▶ _Exercise requirements_:
What appears from the first line of the records below through the line containing "Подарочные сертификаты" must be reproduced verbatim.

____ Data for this task

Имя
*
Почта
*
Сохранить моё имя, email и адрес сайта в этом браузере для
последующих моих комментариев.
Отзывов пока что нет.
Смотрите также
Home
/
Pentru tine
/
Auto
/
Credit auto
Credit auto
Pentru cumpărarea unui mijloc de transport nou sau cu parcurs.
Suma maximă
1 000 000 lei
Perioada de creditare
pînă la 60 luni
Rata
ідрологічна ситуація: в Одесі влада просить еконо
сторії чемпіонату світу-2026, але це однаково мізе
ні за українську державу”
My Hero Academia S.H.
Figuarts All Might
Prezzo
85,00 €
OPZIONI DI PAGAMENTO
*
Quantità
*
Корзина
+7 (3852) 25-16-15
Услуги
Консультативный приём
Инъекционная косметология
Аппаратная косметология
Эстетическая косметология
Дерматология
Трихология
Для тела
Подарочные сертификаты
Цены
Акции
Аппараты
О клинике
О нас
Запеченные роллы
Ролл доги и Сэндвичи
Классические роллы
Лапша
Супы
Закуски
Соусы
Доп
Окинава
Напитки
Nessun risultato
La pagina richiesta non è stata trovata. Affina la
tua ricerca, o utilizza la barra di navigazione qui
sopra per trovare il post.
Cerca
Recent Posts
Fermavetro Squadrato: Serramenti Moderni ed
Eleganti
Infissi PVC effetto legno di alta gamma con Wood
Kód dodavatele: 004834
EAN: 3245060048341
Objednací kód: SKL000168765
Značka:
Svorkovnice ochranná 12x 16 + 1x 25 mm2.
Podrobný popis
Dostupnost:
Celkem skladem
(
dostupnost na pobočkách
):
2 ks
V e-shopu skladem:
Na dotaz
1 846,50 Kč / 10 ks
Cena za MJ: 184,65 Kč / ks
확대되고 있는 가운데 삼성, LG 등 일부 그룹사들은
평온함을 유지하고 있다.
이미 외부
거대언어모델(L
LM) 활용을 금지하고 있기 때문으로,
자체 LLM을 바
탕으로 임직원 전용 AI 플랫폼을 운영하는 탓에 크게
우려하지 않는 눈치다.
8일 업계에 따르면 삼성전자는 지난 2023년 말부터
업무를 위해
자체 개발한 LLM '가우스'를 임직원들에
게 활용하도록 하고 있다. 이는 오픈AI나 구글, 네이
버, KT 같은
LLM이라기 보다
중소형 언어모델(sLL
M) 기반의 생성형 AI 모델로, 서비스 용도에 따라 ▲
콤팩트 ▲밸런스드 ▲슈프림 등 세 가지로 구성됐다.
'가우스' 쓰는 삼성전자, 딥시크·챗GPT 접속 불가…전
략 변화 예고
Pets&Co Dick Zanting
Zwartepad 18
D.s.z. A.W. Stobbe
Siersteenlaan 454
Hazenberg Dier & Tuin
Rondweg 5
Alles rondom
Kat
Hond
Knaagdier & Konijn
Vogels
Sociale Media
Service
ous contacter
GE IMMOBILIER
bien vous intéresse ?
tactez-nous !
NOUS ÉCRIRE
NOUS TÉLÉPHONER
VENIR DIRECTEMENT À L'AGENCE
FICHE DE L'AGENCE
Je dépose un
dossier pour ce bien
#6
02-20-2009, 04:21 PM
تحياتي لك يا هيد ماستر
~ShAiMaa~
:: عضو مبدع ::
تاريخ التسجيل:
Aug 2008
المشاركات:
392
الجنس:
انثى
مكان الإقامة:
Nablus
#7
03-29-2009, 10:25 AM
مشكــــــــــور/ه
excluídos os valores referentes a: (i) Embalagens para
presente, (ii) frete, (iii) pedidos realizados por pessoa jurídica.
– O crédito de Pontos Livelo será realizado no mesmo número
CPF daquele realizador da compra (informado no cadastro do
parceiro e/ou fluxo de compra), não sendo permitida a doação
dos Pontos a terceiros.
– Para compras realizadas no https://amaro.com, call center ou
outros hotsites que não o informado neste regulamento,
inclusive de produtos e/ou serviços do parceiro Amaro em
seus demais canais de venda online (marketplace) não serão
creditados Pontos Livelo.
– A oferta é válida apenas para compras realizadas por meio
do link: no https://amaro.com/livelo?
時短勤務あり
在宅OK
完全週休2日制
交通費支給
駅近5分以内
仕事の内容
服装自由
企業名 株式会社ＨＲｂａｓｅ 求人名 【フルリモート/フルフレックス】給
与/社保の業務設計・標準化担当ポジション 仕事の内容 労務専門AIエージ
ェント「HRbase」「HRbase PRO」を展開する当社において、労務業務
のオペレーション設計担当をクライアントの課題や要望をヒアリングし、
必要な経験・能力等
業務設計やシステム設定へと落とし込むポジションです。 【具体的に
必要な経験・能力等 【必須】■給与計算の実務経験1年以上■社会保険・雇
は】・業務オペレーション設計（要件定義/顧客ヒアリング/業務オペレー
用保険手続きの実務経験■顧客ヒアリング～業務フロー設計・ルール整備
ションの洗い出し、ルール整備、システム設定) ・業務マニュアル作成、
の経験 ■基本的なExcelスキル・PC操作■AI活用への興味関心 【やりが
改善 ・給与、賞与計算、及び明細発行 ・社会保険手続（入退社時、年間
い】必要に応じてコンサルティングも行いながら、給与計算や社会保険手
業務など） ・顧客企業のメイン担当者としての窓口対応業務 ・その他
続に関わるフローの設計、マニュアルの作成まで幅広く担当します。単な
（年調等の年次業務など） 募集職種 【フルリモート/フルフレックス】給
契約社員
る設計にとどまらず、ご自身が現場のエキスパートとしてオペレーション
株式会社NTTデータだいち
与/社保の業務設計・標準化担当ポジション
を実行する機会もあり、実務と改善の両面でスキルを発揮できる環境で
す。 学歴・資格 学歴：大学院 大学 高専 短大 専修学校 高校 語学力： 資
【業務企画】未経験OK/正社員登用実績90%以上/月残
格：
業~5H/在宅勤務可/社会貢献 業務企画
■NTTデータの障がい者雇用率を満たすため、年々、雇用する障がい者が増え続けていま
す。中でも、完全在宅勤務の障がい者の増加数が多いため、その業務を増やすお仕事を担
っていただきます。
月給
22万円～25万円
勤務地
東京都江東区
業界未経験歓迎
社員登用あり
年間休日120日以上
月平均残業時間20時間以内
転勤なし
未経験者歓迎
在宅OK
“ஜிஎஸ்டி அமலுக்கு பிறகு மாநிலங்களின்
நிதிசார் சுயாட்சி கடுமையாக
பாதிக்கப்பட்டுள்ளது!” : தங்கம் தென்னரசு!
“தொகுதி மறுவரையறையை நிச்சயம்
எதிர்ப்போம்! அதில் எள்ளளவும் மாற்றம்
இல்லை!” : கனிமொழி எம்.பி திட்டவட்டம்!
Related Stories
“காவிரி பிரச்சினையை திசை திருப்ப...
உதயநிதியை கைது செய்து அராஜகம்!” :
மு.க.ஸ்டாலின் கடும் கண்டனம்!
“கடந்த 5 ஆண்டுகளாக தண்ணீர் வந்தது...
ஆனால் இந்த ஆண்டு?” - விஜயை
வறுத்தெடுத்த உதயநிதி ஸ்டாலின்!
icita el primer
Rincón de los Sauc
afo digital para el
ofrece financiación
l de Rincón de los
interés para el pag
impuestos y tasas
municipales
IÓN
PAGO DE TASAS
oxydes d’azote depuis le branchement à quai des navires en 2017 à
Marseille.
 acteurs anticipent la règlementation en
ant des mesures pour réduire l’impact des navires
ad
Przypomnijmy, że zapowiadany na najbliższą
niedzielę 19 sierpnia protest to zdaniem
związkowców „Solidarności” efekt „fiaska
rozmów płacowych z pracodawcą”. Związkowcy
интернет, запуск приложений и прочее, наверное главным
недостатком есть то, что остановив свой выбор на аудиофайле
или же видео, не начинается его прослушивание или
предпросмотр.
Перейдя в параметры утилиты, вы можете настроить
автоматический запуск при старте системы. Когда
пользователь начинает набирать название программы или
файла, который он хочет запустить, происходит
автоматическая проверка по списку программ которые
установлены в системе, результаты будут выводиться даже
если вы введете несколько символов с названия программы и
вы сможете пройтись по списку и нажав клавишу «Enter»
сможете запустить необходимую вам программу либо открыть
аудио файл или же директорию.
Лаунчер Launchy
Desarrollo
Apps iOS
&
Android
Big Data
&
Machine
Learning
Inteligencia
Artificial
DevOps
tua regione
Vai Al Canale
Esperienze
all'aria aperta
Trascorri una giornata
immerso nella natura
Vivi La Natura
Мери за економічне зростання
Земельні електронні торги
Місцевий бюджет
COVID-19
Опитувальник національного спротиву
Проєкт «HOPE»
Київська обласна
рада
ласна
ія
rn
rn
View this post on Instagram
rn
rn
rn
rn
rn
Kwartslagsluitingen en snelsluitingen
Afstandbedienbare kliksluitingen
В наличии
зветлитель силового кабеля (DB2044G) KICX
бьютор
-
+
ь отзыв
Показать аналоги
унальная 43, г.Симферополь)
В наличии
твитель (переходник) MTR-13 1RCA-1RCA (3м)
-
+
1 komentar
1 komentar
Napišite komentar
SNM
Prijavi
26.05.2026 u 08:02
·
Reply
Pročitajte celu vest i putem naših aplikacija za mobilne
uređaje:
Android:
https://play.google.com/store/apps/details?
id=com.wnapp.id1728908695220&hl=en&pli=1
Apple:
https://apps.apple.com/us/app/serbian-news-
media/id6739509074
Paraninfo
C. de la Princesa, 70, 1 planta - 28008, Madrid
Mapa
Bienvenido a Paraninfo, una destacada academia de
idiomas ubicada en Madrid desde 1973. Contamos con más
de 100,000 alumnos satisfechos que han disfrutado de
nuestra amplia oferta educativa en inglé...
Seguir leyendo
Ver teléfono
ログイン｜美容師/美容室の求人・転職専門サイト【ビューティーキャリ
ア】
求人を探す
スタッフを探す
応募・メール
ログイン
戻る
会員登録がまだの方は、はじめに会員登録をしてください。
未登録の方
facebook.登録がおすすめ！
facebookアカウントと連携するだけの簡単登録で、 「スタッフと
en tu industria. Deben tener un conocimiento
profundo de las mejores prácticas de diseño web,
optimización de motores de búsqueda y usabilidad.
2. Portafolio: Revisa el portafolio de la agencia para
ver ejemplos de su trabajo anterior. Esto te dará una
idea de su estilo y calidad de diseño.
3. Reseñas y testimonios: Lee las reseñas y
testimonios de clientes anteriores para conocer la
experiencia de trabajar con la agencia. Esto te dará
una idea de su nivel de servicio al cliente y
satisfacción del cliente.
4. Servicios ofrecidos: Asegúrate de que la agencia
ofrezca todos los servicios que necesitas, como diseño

________

▶ _Your response_:
Имя
*
Почта
*
Сохранить моё имя, email и адрес сайта в этом браузере для
последующих моих комментариев.
Отзывов пока что нет.
Смотрите также
Home
/
Pentru tine
/
Auto
/
Credit auto
Credit auto
Pentru cumpărarea unui mijloc de transport nou sau cu parcurs.
Suma maximă
1 000 000 lei
Perioada de creditare
pînă la 60 luni
Rata
ідрологічна ситуація: в Одесі влада просить еконо
сторії чемпіонату світу-2026, але це однаково мізе
ні за українську державу”
My Hero Academia S.H.
Figuarts All Might
Prezzo
85,00 €
OPZIONI DI PAGAMENTO
*
Quantità
*
Корзина
+7 (3852) 25-16-15
Услуги
Консультативный приём
Инъекционная косметология
Аппаратная косметология
Эстетическая косметология
Дерматология
Трихология
Для тела
Подарочные сертификаты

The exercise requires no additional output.